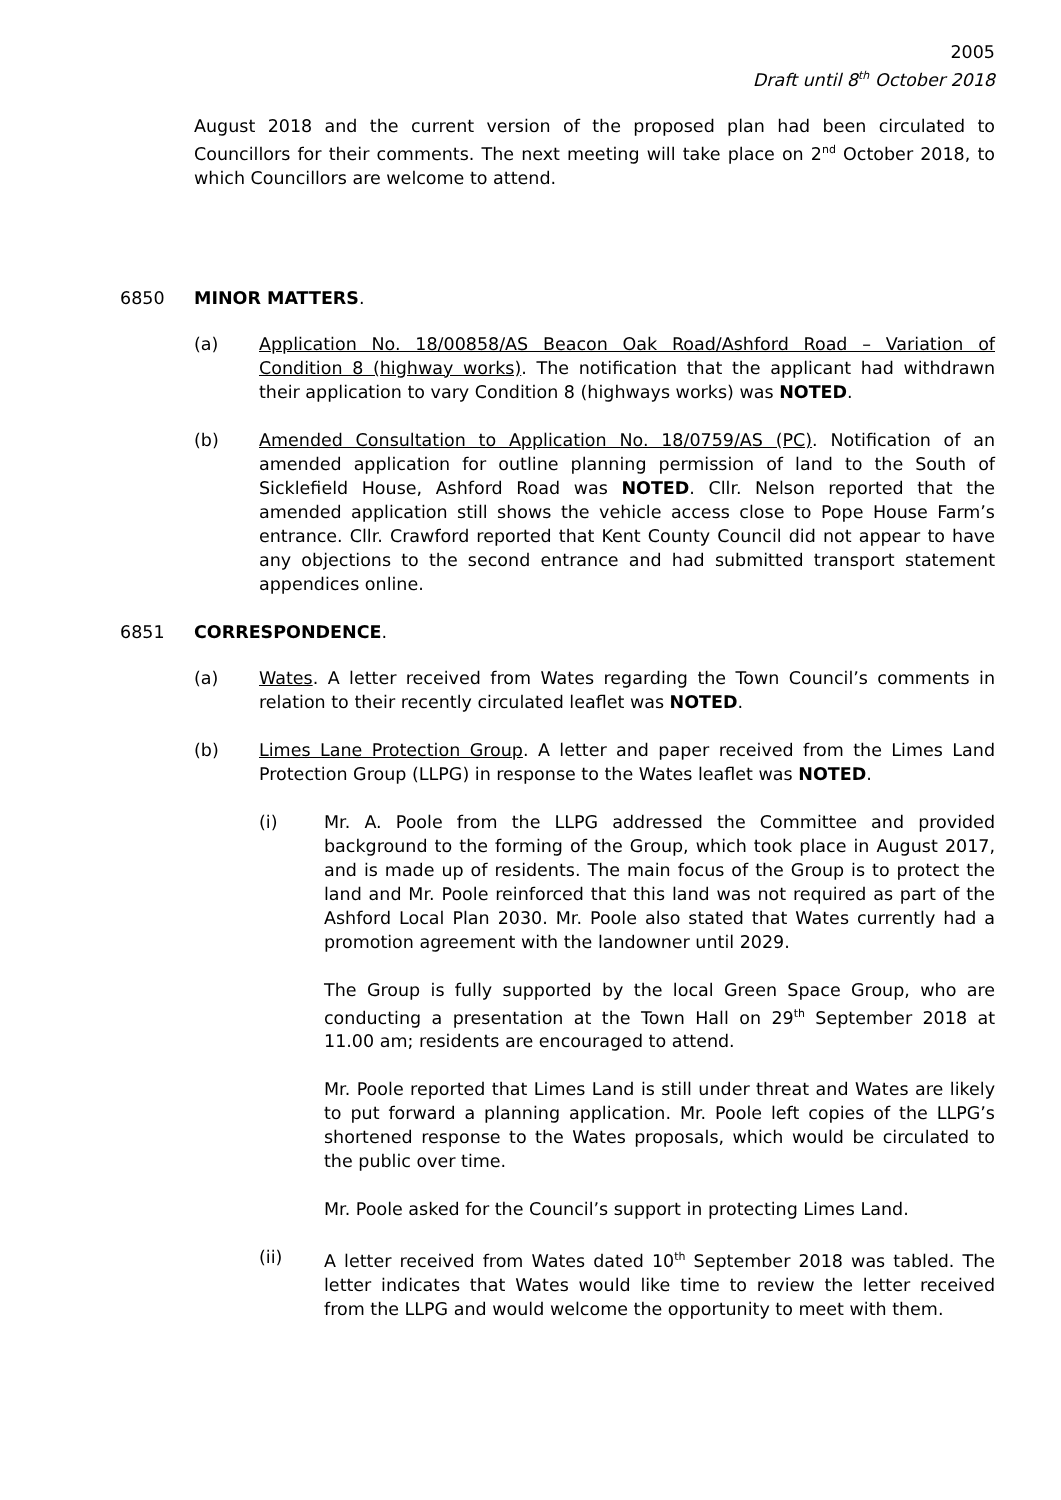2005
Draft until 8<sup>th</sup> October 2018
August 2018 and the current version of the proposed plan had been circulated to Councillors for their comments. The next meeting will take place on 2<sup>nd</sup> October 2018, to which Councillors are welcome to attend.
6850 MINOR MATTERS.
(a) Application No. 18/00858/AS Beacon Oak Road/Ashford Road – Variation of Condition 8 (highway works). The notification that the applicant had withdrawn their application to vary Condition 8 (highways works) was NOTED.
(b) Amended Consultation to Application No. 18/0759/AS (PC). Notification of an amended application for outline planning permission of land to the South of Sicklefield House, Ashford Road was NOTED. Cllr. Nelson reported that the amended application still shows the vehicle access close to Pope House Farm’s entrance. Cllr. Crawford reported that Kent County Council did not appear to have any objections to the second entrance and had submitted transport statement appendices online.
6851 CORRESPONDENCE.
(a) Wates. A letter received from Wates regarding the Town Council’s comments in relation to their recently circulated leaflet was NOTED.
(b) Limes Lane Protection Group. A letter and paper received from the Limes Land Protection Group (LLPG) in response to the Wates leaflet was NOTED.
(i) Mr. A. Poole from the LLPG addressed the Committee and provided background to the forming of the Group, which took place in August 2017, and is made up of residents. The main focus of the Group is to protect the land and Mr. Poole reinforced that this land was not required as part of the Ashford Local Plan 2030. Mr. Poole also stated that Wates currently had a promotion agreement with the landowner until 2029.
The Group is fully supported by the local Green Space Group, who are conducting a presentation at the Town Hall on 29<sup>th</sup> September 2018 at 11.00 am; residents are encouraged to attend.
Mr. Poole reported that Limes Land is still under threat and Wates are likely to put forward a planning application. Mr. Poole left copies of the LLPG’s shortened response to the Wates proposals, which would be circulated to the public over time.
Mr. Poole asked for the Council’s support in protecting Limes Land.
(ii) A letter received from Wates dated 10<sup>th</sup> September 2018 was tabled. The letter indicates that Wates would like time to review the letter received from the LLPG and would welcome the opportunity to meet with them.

---

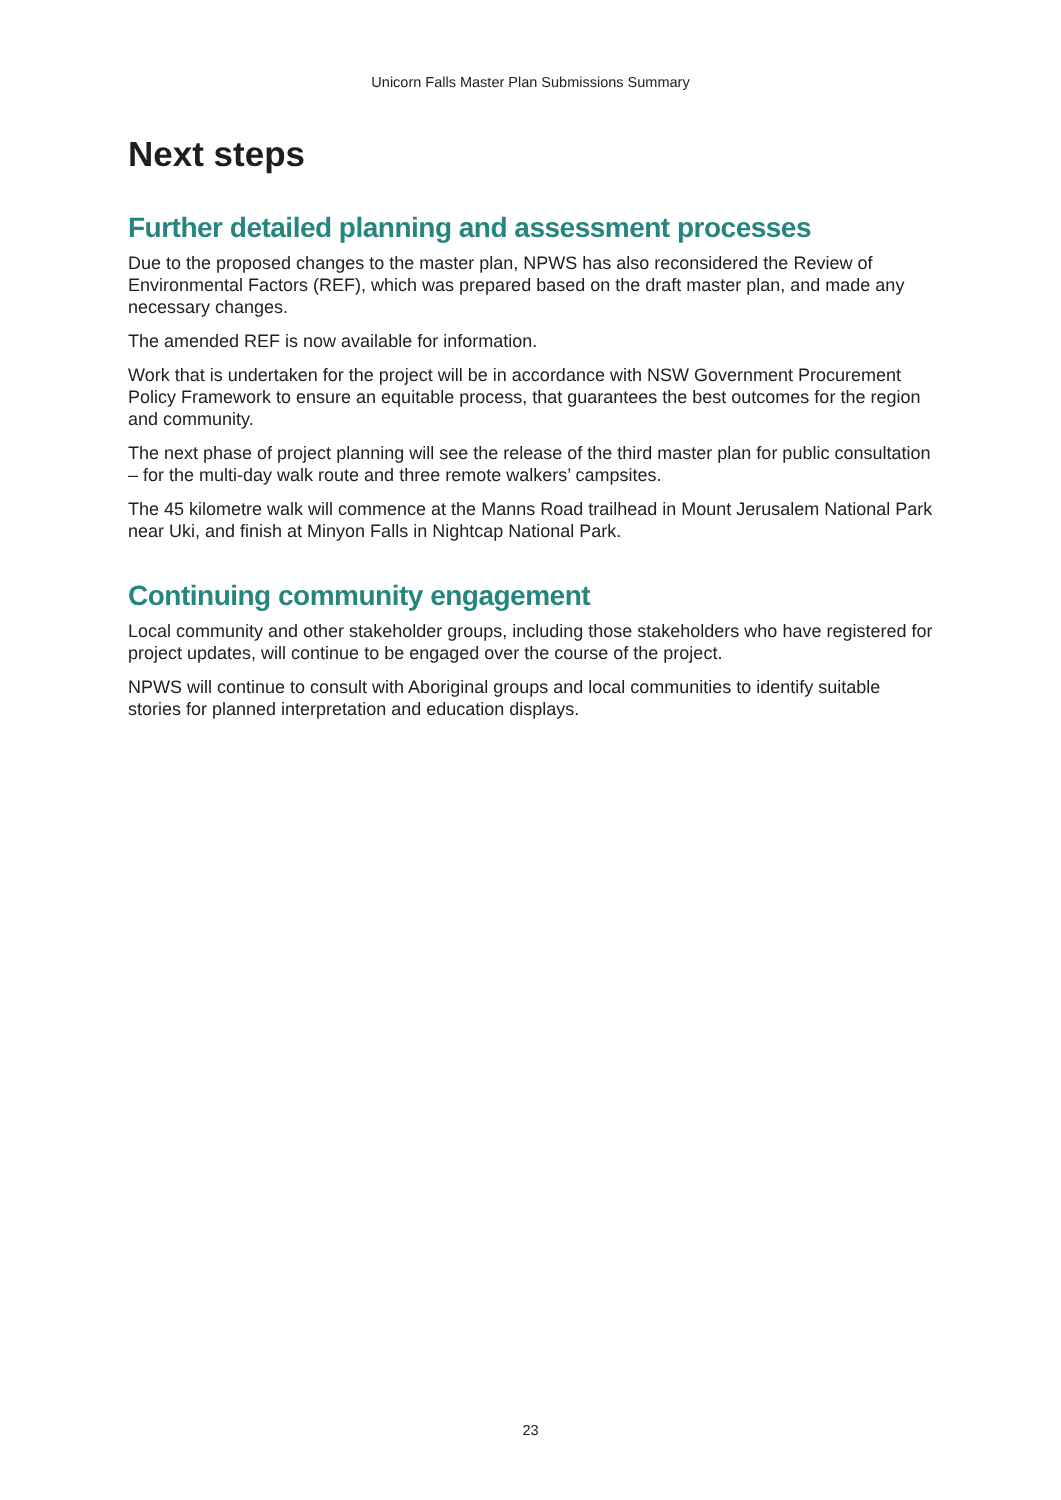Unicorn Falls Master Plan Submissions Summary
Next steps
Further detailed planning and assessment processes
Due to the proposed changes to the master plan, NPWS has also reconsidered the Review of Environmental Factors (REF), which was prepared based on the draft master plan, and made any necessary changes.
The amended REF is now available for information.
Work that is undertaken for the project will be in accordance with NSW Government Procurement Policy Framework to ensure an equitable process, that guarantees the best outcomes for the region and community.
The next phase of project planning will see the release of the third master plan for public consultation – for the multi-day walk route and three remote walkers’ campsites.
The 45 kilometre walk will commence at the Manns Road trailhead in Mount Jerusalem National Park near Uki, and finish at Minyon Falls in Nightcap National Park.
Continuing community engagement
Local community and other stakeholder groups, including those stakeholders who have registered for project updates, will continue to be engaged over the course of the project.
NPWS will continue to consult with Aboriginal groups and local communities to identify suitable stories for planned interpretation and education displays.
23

The task: I'd like the lines above from the one with "(a) Application No." up to and including the one with "(ii) A letter" copied exactly, with no other lines.

Answer to the problem:
(a) Application No. 18/00858/AS Beacon Oak Road/Ashford Road – Variation of Condition 8 (highway works). The notification that the applicant had withdrawn their application to vary Condition 8 (highways works) was NOTED.
(b) Amended Consultation to Application No. 18/0759/AS (PC). Notification of an amended application for outline planning permission of land to the South of Sicklefield House, Ashford Road was NOTED. Cllr. Nelson reported that the amended application still shows the vehicle access close to Pope House Farm’s entrance. Cllr. Crawford reported that Kent County Council did not appear to have any objections to the second entrance and had submitted transport statement appendices online.
6851 CORRESPONDENCE.
(a) Wates. A letter received from Wates regarding the Town Council’s comments in relation to their recently circulated leaflet was NOTED.
(b) Limes Lane Protection Group. A letter and paper received from the Limes Land Protection Group (LLPG) in response to the Wates leaflet was NOTED.
(i) Mr. A. Poole from the LLPG addressed the Committee and provided background to the forming of the Group, which took place in August 2017, and is made up of residents. The main focus of the Group is to protect the land and Mr. Poole reinforced that this land was not required as part of the Ashford Local Plan 2030. Mr. Poole also stated that Wates currently had a promotion agreement with the landowner until 2029.
The Group is fully supported by the local Green Space Group, who are conducting a presentation at the Town Hall on 29<sup>th</sup> September 2018 at 11.00 am; residents are encouraged to attend.
Mr. Poole reported that Limes Land is still under threat and Wates are likely to put forward a planning application. Mr. Poole left copies of the LLPG’s shortened response to the Wates proposals, which would be circulated to the public over time.
Mr. Poole asked for the Council’s support in protecting Limes Land.
(ii) A letter received from Wates dated 10<sup>th</sup> September 2018 was tabled. The letter indicates that Wates would like time to review the letter received from the LLPG and would welcome the opportunity to meet with them.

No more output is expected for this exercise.